▶ _Supplied material_
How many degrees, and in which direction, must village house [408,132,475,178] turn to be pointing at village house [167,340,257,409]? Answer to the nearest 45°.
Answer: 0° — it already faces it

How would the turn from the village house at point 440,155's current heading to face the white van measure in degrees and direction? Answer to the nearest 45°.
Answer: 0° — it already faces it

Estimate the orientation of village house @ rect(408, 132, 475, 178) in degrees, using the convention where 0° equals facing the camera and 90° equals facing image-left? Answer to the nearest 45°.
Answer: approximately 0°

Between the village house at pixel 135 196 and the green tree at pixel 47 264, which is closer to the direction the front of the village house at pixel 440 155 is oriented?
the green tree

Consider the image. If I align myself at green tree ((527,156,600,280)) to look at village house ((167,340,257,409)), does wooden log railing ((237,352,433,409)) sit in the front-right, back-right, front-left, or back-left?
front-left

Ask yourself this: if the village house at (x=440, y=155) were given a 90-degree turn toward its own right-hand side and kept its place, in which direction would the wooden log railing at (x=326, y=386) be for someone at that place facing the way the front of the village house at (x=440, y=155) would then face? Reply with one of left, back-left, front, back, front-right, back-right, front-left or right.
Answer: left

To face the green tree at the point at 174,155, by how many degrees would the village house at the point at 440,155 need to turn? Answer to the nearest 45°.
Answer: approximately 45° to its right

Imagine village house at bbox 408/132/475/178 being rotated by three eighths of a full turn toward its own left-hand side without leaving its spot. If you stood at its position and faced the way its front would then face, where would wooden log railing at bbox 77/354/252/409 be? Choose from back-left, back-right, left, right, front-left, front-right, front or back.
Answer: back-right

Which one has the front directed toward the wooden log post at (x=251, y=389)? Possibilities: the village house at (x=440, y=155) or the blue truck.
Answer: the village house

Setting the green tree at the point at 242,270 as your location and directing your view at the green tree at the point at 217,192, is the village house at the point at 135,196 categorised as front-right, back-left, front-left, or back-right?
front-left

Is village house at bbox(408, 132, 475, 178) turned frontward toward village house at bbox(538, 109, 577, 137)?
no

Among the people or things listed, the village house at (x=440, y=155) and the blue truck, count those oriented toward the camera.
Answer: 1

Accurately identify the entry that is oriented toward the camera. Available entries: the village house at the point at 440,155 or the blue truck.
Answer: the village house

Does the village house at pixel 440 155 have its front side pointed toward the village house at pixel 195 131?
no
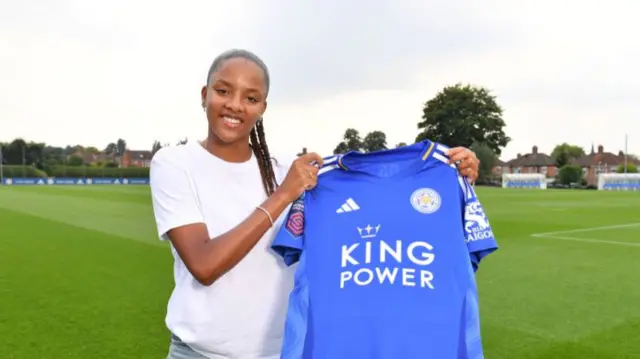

▶ _Work instructions_
Copy every line above verbatim, from the first through the last, and leave out the picture.

▶ _Answer below_
How many degrees, and in which direction, must village house [408,132,475,178] turn to be pointing at village house [167,340,257,409]? Answer to the nearest 45°.
Answer: 0° — it already faces it

How would the turn from the village house at point 440,155's current heading to face the white van measure in degrees and direction? Answer to the nearest 45°.
Answer: 0° — it already faces it

Estimate the orientation of village house @ rect(408, 132, 475, 178) in degrees, using the convention where 0° equals facing the camera and 90° equals facing image-left? Answer to the nearest 45°.
Answer: approximately 0°

Between the village house at pixel 135 196 and the green tree at pixel 47 264, which is closer to the direction the front of the village house at pixel 440 155 is oriented?
the green tree

Consider the image. If I align myself at green tree ((527,156,600,280)) to look at village house ((167,340,257,409)), does wooden log railing ((237,352,433,409)) sit in the front-right, back-right, front-left, or back-left?
front-left

Ask yourself this: if the village house at (x=440, y=155) were given a 90-degree turn toward its own right-hand side and kept its place, in which direction would the wooden log railing at (x=326, y=386) be for someone at that place facing the way the front of the village house at (x=440, y=155) would then face? Reply with one of left, back-left, front, back, front-right, back-right, front-left or right.
Answer: left

To face the green tree at the point at 174,155, by how many degrees would the village house at the point at 440,155 need to turn? Answer to the nearest 45°.
Answer: approximately 45° to its right

Imagine village house at bbox 408/132/475/178 being rotated by three eighths of a full turn toward its own left-hand side without leaving its spot. If you stood at its position and faced the way its front would then face, where would wooden log railing at bbox 77/354/252/409 be? Choose from back-left, back-right, left, right, front-left, front-right, front or back.
Answer: back-right

Which one has the front directed toward the wooden log post at (x=251, y=389)? Possibilities: the village house at (x=440, y=155) or the blue truck.
Answer: the village house

Setting the green tree at the point at 242,270 as your location and directing your view at the green tree at the point at 217,192, is the village house at the point at 135,196 categorised as front-right, back-left, front-left, or back-right?
front-left

Is village house at bbox(408, 132, 475, 178) turned frontward toward village house at bbox(538, 109, 577, 137)?
no

Among the people or things listed, the village house at (x=440, y=155) and the blue truck, count those oriented toward the camera.
Answer: 1

Accurately identify the entry that is oriented toward the camera. Available entries: the village house at the point at 440,155 or the blue truck.
Answer: the village house

Does the village house at pixel 440 155 have its front side pointed toward the village house at pixel 195 131?
no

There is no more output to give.